The evidence is without dispute that the car that struck Mrs. Waugh was being driven on the right side of the road. The victim was walking on that side of the road and going in the same direction as the car. The road was of a tarvia or oil composition with a black base which absorbed the rays of the lights. When struck, Mrs. Waugh was "on the tarvia." No estimate of the speed of the car was given by any witness. One witness testified that "she was struck awfully hard." This testimony and the testimony that when the car collided with the woman she was thrown clear of the car is the only testimony as to speed, other than the condition of the car after the accident. Mrs. Waugh weighed 218 pounds. A car traveling at an entirely proper and lawful rate of speed coming in contact with her on the road would come within the meaning of striking her "awfully hard," and no doubt would thereafter show evidences of the collision not dissimilar to those shown by the car in the instant case.
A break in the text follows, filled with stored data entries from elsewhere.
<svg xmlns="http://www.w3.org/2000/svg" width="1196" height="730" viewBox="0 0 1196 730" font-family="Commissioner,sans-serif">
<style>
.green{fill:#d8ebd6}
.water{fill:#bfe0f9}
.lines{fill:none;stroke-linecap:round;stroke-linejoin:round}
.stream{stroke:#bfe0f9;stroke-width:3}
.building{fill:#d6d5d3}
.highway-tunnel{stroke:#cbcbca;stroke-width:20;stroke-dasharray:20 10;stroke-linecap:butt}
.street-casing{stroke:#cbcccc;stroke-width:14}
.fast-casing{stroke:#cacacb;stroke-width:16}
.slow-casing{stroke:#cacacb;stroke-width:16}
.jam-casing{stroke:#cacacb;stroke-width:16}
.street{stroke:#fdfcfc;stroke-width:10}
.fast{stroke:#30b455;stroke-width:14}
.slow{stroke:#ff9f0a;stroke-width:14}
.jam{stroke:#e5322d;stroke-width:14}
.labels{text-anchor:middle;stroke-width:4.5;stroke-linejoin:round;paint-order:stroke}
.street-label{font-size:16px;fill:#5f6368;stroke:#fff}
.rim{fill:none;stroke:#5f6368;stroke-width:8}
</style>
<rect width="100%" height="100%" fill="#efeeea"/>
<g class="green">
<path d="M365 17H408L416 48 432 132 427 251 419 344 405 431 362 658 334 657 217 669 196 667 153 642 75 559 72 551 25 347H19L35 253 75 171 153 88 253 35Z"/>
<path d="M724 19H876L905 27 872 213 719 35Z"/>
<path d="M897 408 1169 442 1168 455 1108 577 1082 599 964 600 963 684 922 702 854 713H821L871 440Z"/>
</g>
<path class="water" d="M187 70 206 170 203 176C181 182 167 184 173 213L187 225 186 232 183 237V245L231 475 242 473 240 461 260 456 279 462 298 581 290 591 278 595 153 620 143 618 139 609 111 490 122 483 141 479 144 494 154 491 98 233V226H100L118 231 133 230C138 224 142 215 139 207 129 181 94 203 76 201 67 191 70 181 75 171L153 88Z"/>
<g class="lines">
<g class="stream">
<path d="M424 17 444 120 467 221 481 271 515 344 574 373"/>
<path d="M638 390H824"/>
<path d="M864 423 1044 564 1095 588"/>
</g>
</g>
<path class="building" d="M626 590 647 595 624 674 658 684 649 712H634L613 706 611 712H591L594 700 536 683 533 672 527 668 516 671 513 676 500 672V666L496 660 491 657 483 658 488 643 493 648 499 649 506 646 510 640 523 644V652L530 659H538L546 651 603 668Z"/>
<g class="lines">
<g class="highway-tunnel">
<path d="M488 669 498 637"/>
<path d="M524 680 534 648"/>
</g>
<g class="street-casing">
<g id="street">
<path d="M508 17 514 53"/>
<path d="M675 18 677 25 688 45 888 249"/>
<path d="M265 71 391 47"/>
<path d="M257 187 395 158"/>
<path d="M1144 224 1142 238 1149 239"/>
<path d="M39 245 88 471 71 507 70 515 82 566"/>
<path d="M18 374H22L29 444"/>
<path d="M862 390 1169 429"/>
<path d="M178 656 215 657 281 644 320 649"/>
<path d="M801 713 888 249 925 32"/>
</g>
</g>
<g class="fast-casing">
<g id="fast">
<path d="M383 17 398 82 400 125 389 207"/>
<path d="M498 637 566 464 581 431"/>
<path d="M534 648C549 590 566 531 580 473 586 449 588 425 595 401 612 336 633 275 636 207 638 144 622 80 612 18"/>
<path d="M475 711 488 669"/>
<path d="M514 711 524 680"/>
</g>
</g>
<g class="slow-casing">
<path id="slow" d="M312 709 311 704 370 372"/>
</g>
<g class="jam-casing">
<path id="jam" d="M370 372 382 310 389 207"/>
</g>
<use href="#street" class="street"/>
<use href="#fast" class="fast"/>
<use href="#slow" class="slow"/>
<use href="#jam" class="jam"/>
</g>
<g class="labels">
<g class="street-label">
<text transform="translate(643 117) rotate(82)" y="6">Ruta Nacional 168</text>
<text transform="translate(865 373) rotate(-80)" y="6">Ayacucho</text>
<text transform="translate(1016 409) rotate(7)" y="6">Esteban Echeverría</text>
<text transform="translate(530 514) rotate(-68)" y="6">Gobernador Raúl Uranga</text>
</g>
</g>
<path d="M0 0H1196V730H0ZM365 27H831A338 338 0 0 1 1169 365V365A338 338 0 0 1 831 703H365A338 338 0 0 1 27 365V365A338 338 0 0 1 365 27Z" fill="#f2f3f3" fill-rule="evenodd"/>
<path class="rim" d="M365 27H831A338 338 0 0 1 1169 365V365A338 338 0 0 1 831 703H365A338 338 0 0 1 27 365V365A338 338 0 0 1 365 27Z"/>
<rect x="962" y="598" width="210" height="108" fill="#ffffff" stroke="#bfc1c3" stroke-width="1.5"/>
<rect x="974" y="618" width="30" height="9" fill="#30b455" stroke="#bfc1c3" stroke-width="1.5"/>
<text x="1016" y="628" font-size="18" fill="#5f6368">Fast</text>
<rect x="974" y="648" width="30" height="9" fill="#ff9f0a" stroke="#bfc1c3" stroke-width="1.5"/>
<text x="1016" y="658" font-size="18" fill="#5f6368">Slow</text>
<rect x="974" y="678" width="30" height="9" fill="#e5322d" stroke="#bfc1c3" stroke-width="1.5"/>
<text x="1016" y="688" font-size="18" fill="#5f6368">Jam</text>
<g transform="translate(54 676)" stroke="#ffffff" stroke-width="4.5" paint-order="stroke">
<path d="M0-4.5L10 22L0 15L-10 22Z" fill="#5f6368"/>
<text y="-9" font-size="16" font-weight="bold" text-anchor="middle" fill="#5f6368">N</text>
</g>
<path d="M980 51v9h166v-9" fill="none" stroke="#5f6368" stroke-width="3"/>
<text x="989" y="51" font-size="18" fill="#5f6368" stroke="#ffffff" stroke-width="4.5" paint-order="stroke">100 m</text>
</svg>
We have given careful consideration to the entire evidence, and have concluded that it will not sustain a finding that the car was being driven in such a manner that it showed a *Page 518 wanton disregard of the rights or safety of others, or at a rate of speed which would be likely to endanger a person or property. True, the person of Mrs. Waugh was endangered, but the evidence fails, in our opinion, to show that this was due to the speed with which the car was being driven, or any wanton disregard of her rights.
We have considered the other alleged errors assigned. The alleged error, if error, was without prejudice to the defendant. The judgment is reversed as to counts 1 and 2, and affirmed as to count 4.
ROBERTS, P.J., and POLLEY and CAMPBELL, JJ., concur.